そんな可愛い顔でそんなこと言われたら文句もなにも言えないじゃないか。
てか、待てよ……
いま、あの先輩、俺の名前言っていたよな。俺は一度も自己紹介なんてした記憶ないぞ。
「ちょっと、先輩待ってください!」
と言った頃には遅かった。すでに保健室に入ったのか、姿が見えなくなっていた。
おいおい、すげぇ気になるじゃねぇーか!
今すぐ追いかけて、この謎を一刻も早く解きたいところだったが、行ったところで何になる?きっと、また蔑んだ顔で俺を見てきて、「何ここまで入って来てるの?変態?それとも私のストーカー?いや、どっちみち変態か」などと言われるに違いない。
これ以上痛手を負うのはごめんだと、真守は謎を後にし、急ぎ足で教室に向かう。
ふぅ、やっと教室に着いた……
だだっ広い校内を走り回り、ようやく自分のクラスルームにたどり着く。先ほどの労働に加え、走り回ったせいか真守はいつ倒れてもおかしくない状況だった。
昨日の夜更かしが仇となったか……
人生を180度回転させるべく、友達を作るためのシチュエーションを夜が明けるまで考えていた為、実のところ学校に着いた時からフラフラの状態だったのだ。

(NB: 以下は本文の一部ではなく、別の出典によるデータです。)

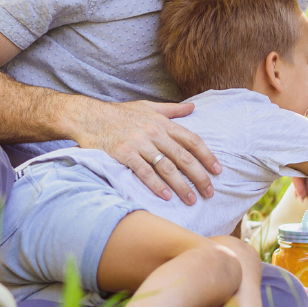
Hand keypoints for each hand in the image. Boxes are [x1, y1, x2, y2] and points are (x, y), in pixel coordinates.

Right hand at [68, 98, 219, 204]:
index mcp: (162, 122)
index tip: (218, 171)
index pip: (191, 140)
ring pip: (166, 167)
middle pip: (183, 157)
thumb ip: (172, 110)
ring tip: (191, 200)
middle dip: (199, 176)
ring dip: (181, 186)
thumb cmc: (119, 113)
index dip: (207, 156)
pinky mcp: (124, 153)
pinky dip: (156, 185)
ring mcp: (139, 143)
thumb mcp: (148, 106)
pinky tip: (166, 197)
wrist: (89, 116)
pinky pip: (144, 172)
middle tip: (209, 192)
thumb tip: (193, 108)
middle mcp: (154, 132)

気持ちを入れ替えるため、自分の頬を叩き気合いを入れ直す。
友達の作り方、ネットで検索した通りにすれば、俺の友達100人の夢が叶う。自然に話しかけ、自然に友達を増やし、自然に彼女を作るんだ!
まぁ、こんな段取り考えてる時点で全然自然じゃないよねー♪状態なんだが……
真守は意を決して教室のドアを開ける。
「すみません、ちょっと生徒を保健室に連れて行って、遅れて、しま、い、ま……」
言葉が詰まる。それも当然かもしれない。
そこに広がっていた光景は、予想をしていたといえばそうなるが、入学当日には少しキツイ始まりとなった。